» Passage to read
====================

The Allies had first encountered the phenomenon of the firestorm when the British bombed the German city of Hamburg in August of 1943. The night raid ignited numerous fires that soon united into one uncontrollable mass of flame, so hot it generated its own self-sustaining, gale-force winds and literally sucked the oxygen out of the air, suffocating its victims. Lemay hoped to use this force to level the cities of Japan. Tokyo would be the first test.
A successful incendiary raid required ideal weather that included dry air and significant wind. Weather reports predicted these conditions over Tokyo on the night of March 9-10, 1945. A force of 334 B-29s was unleashed - each plane stripped of ammunition for its machine guns to allow it to carry more fire-bombs. The lead attackers arrived over the city just after dark and were followed by a procession of death that lasted until dawn. The fires started by the initial raiders could be seen from 150 miles away. The results were devastating: almost 17 square miles of the city were reduced to ashes. Estimates of the number killed range between 80,000 and 200,000, a higher death toll than that produced by the dropping of the Atomic Bomb on Hiroshima or Nagasaki six months later.

====================

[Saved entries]
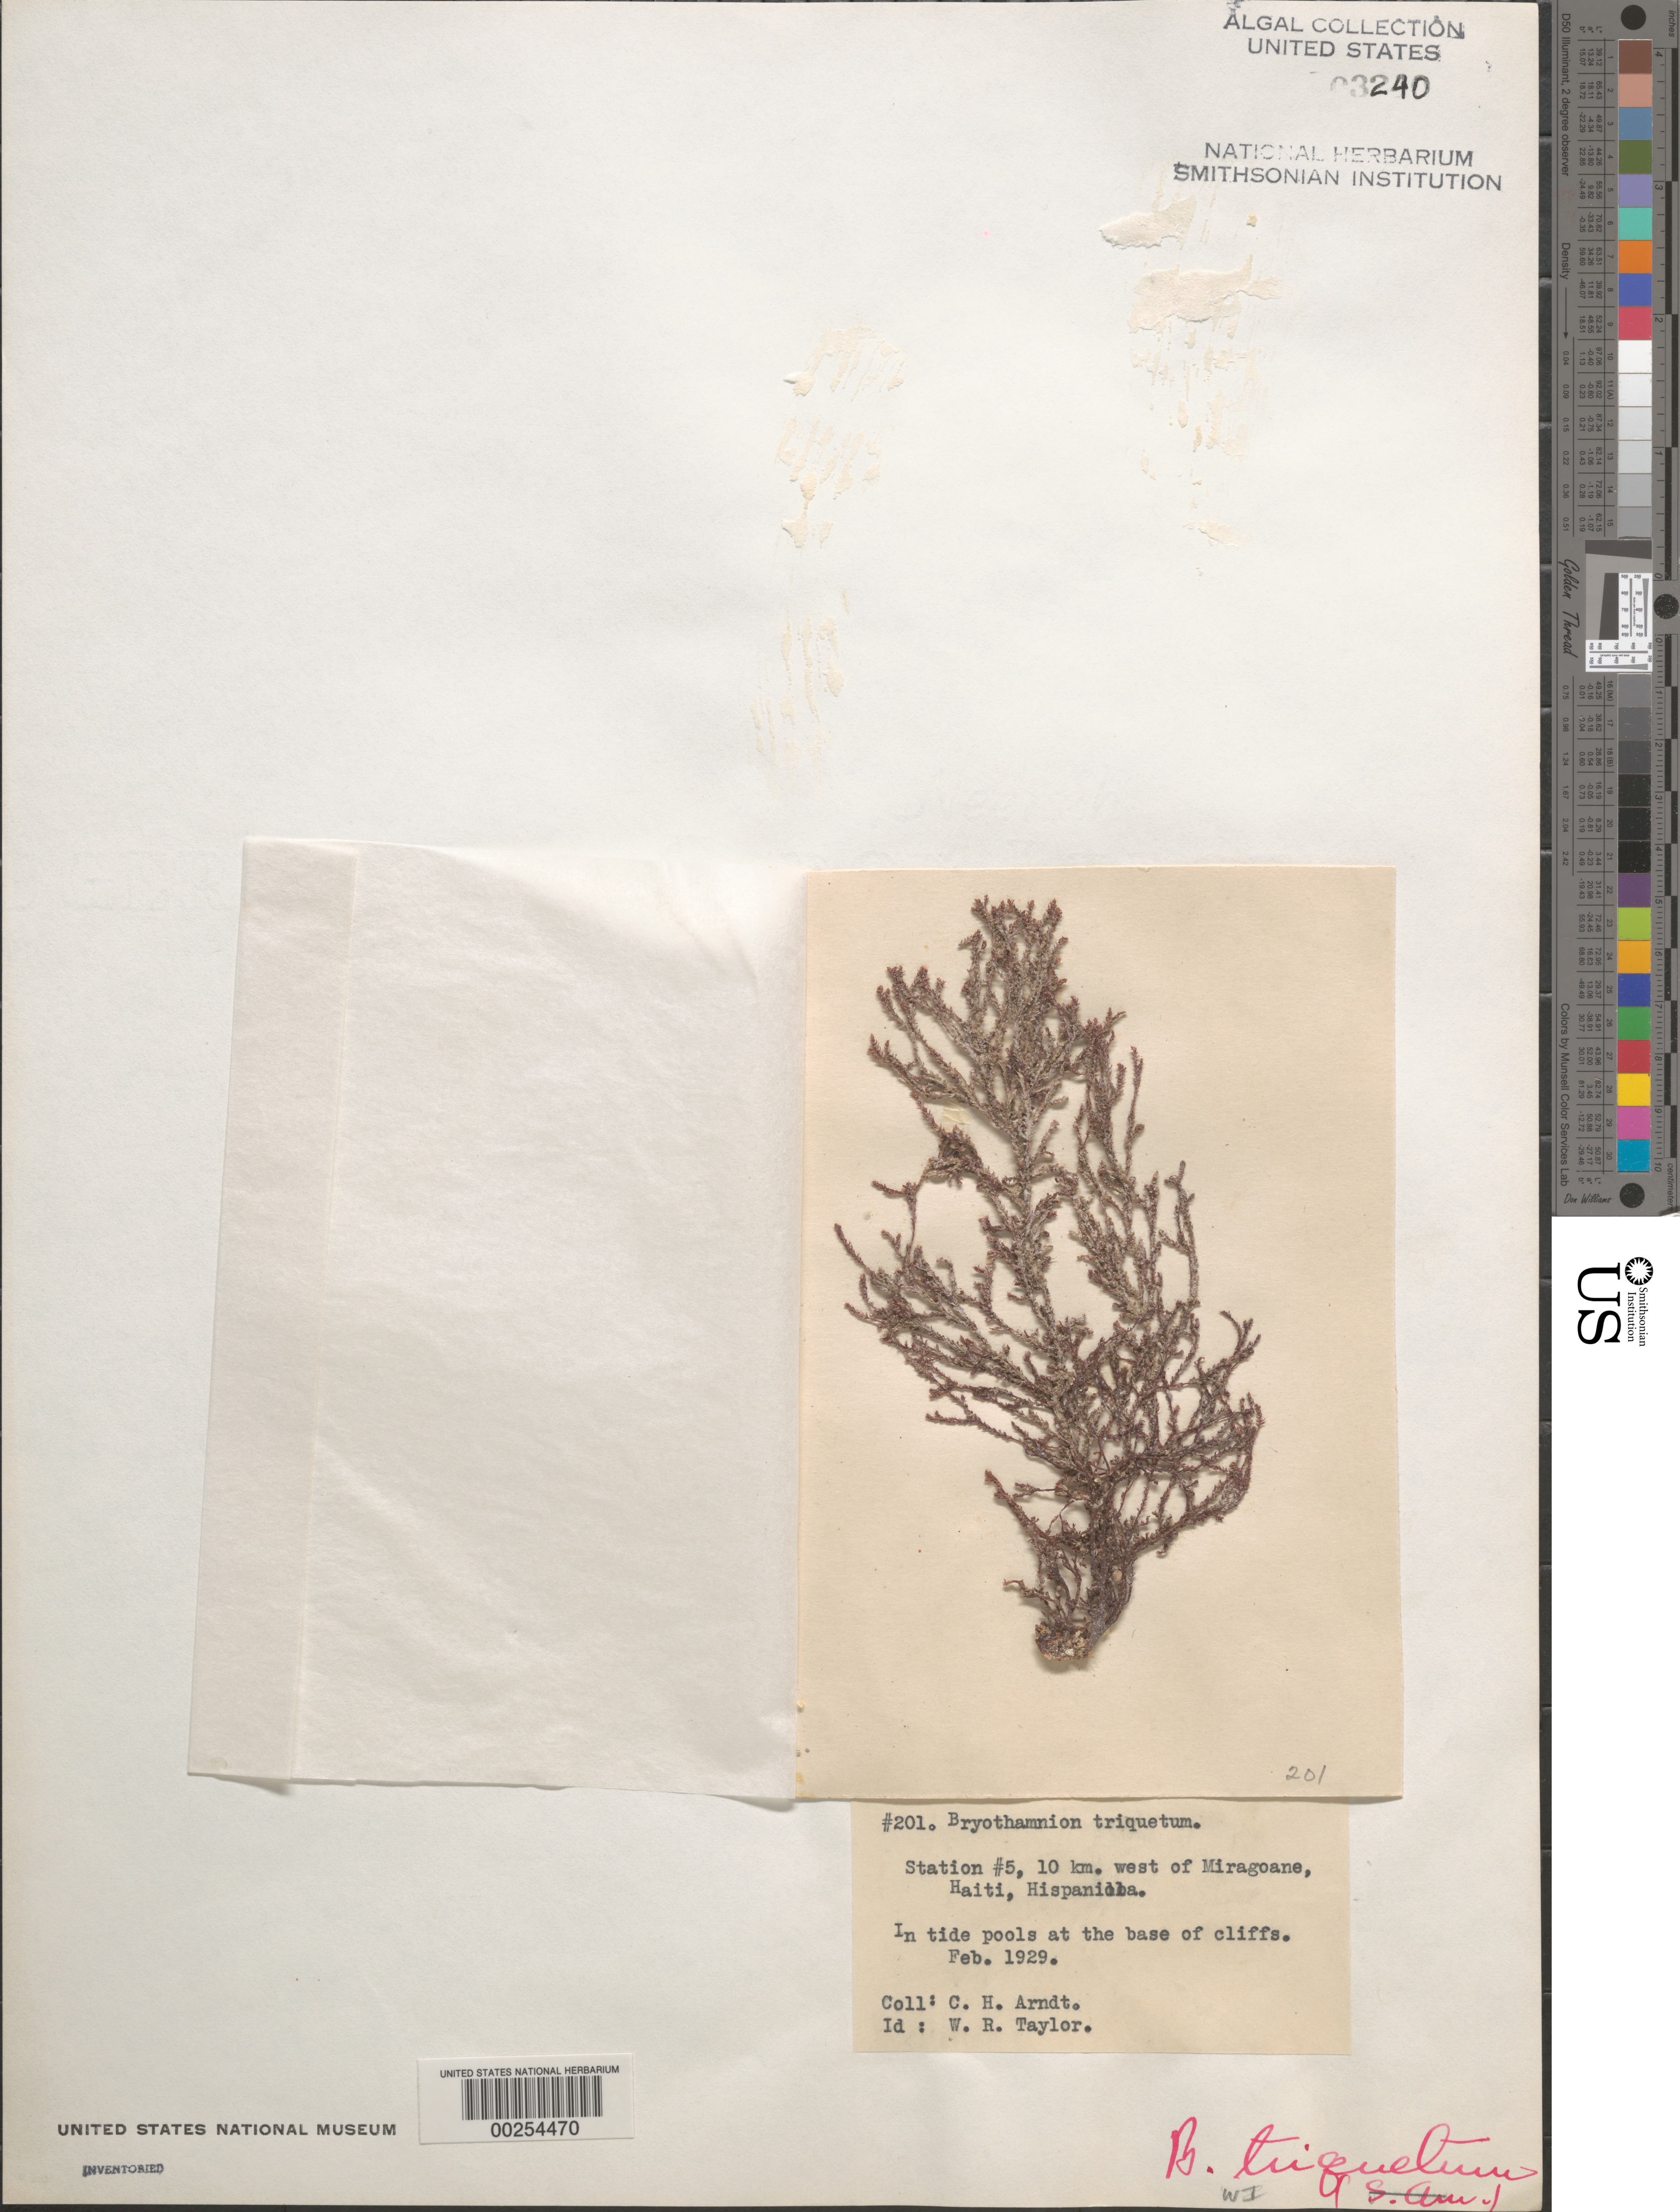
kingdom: Plantae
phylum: Rhodophyta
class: Florideophyceae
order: Ceramiales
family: Rhodomelaceae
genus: Alsidium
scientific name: Alsidium triquetrum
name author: (S.G. Gmel.) Trevis.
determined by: Algae name updating Project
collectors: C. Arndt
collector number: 201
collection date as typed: Feb 1929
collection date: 1929-02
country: Haiti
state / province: Sud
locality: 10 km west of Miragoane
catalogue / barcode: US 3240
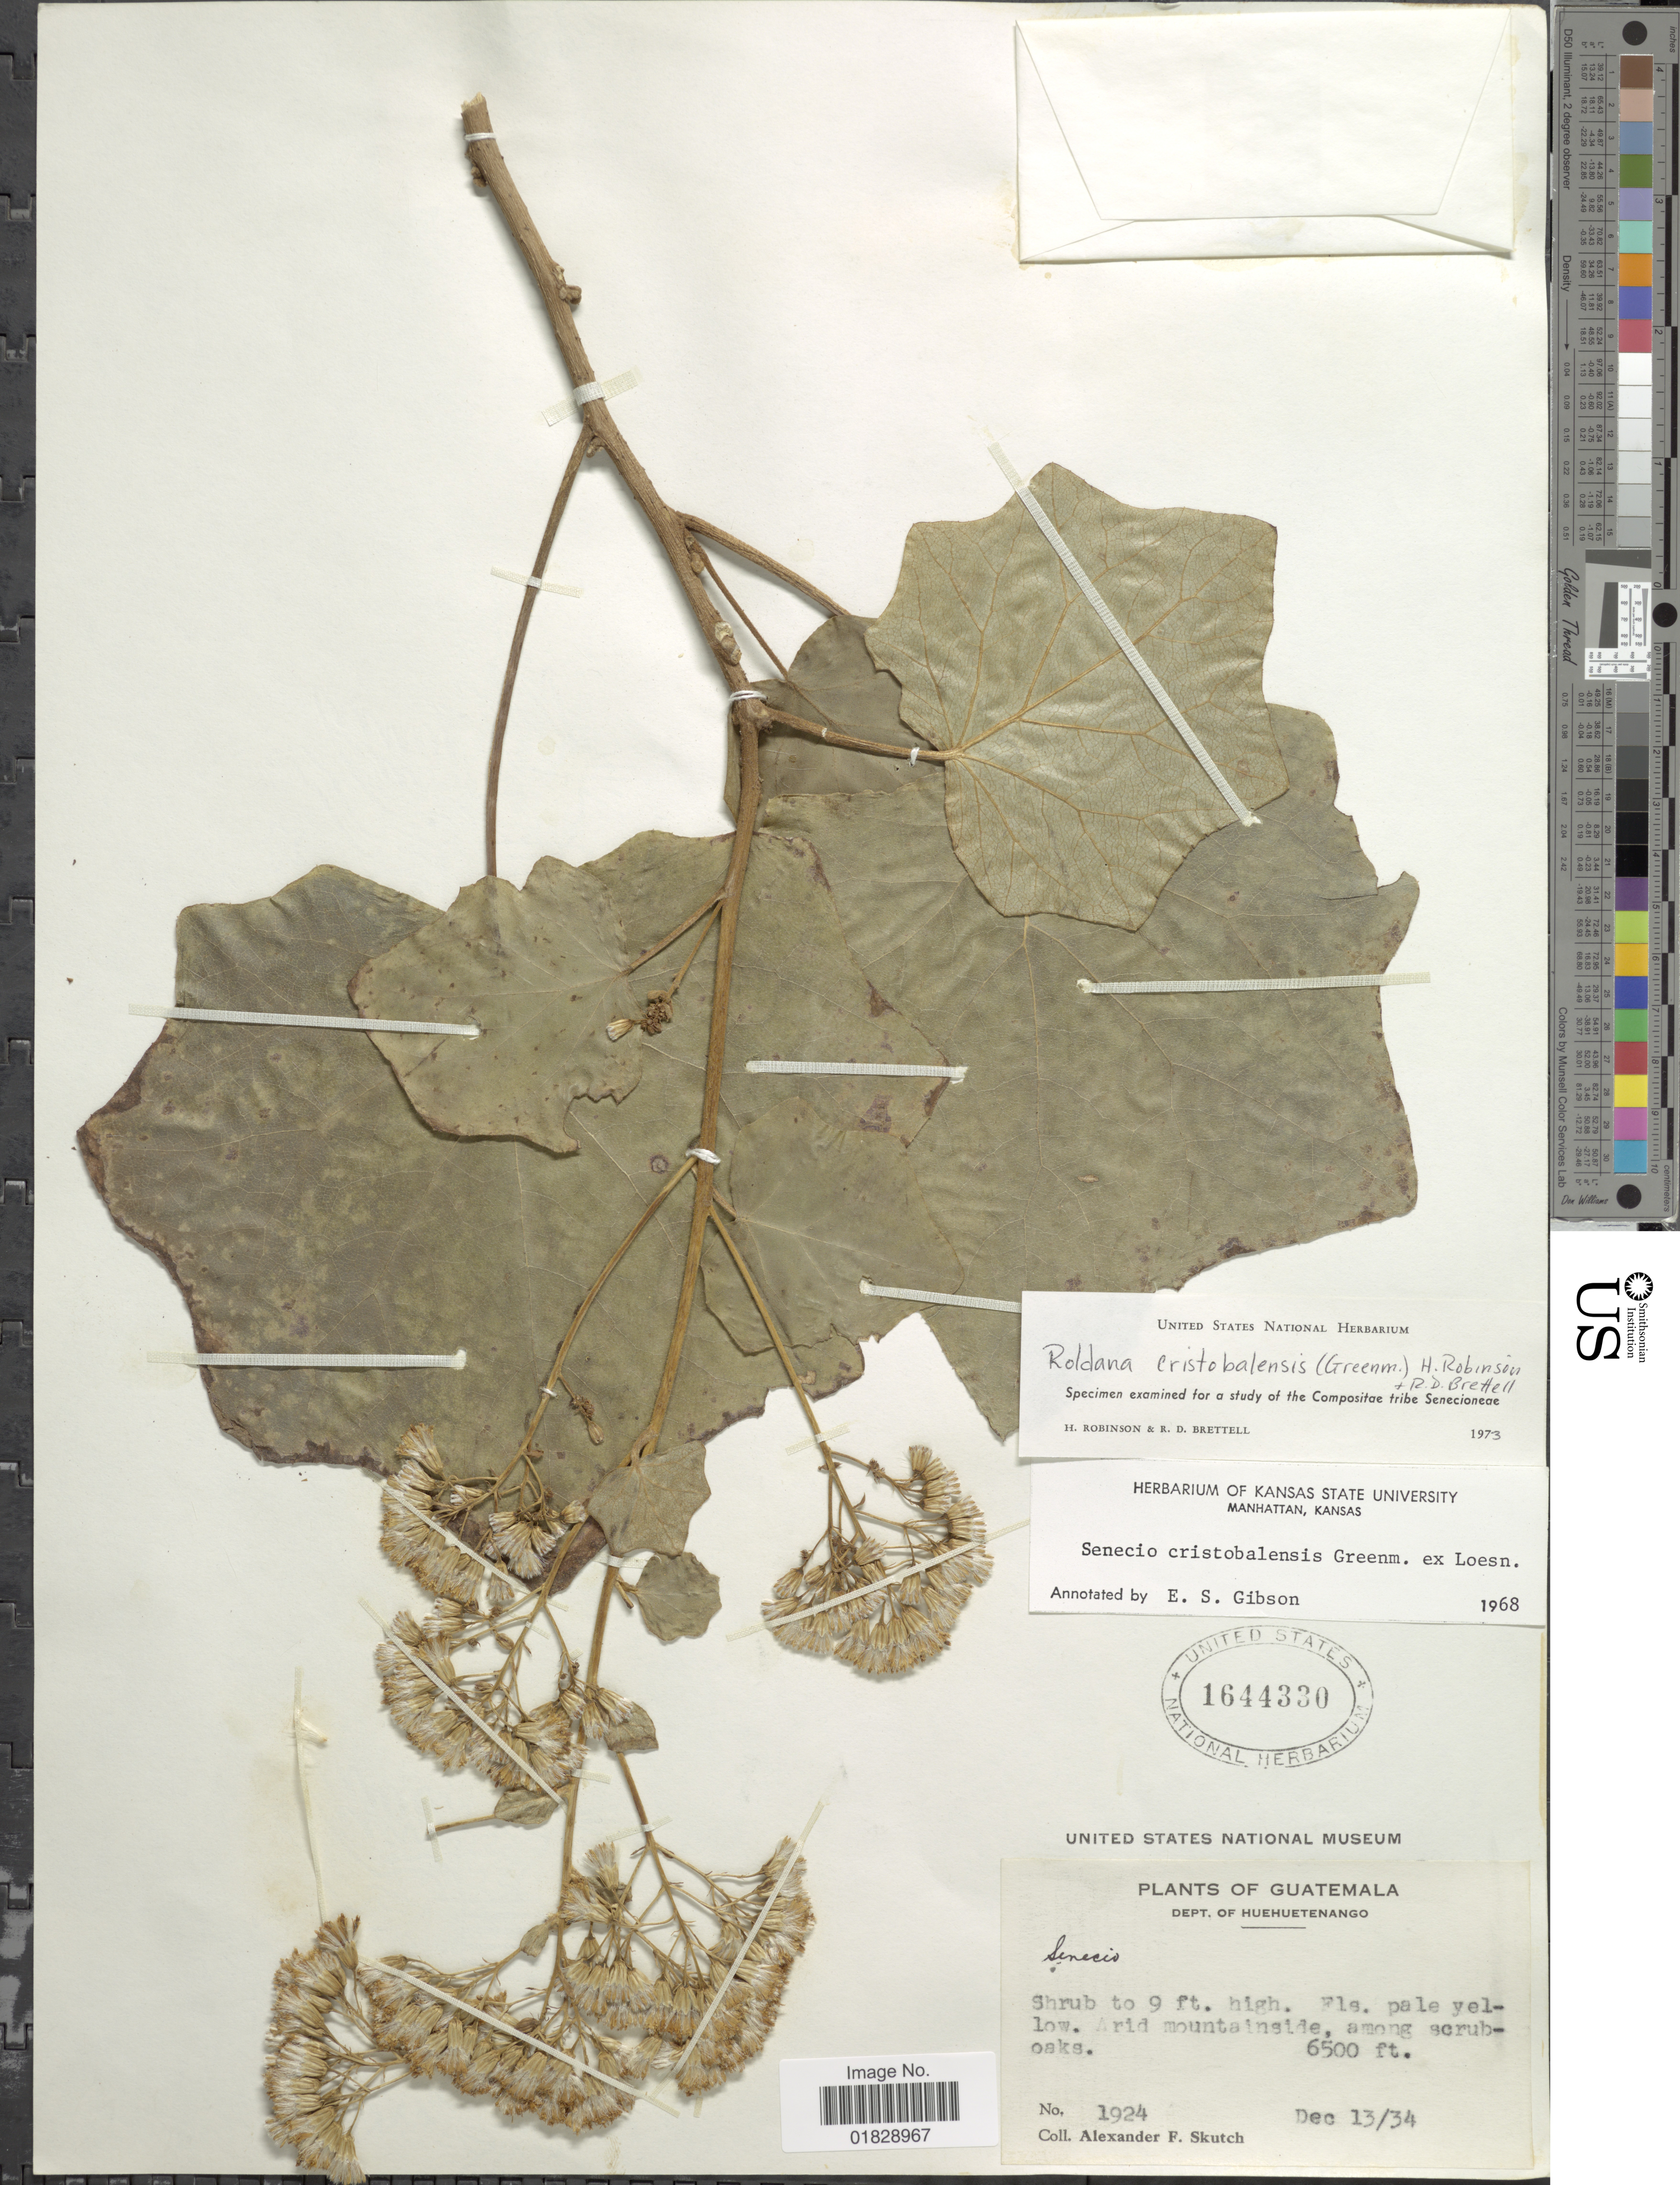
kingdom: Plantae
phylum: Tracheophyta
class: Magnoliopsida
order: Asterales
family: Asteraceae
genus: Roldana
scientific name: Roldana cristobalensis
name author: (Greenm.) H. Rob. & Brettell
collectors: A. F. Skutch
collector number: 1924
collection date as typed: Transcribed d/m/y: 13/12/34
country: Guatemala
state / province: Huehuetenango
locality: Dept. of Huehuetenango. Arid mountainside, among scrub-oaks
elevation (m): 1981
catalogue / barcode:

====================

» What to do
A: Write out the passage about the firebombing of Tokyo from "The Allies had" up to and including "the first test.".
B: Extend the passage about the firebombing of Tokyo, beginning after its last sentence.

» Answers to the exercises
A:
The Allies had first encountered the phenomenon of the firestorm when the British bombed the German city of Hamburg in August of 1943. The night raid ignited numerous fires that soon united into one uncontrollable mass of flame, so hot it generated its own self-sustaining, gale-force winds and literally sucked the oxygen out of the air, suffocating its victims. Lemay hoped to use this force to level the cities of Japan. Tokyo would be the first test.

B:
Those who've studied the reconstruction of Japan after the war will recognize Lemay as a key figure--it's worth noting that, while he was willing to go to extreme lengths to fight the Japanese, he was also there to get their country going again--by structuring the SDF!--after they surrendered. That doesn't necessarily make him a nice person, but, unfortunately, you don't win wars by being nice.
Journalist David McNeill ran a
piece yesterday asking why the Japanese don't pay much attention to the anniversary of the Tokyo firebombing. In it, he raises and then glides over that issue. He finishes with a quotation from one of the survivors:
Youngsters do not understand the horror of war, agrees Mrs. Suzuki Ikuko. When the Iraq War started I couldnt watch it on TV. It was too painful. But my grandson said he though it was cool. He said it was like a videogame.
I agree that Mrs. Suzuki is entirely justified, having lived through an incendiary raid that leveled part of her city, in shying away from war footage. But ending the discussion here implies that her example is generalizable--that the only possible reactions to the carnage of war are raw sensitivity or complete
insensitivity. Both postures are sometimes necessary: we don't want soldiers flying off the handle and murdering civilians out of revenge or frustration, and we do want them shoving aside their finer feelings to go after enemy combatants however they must.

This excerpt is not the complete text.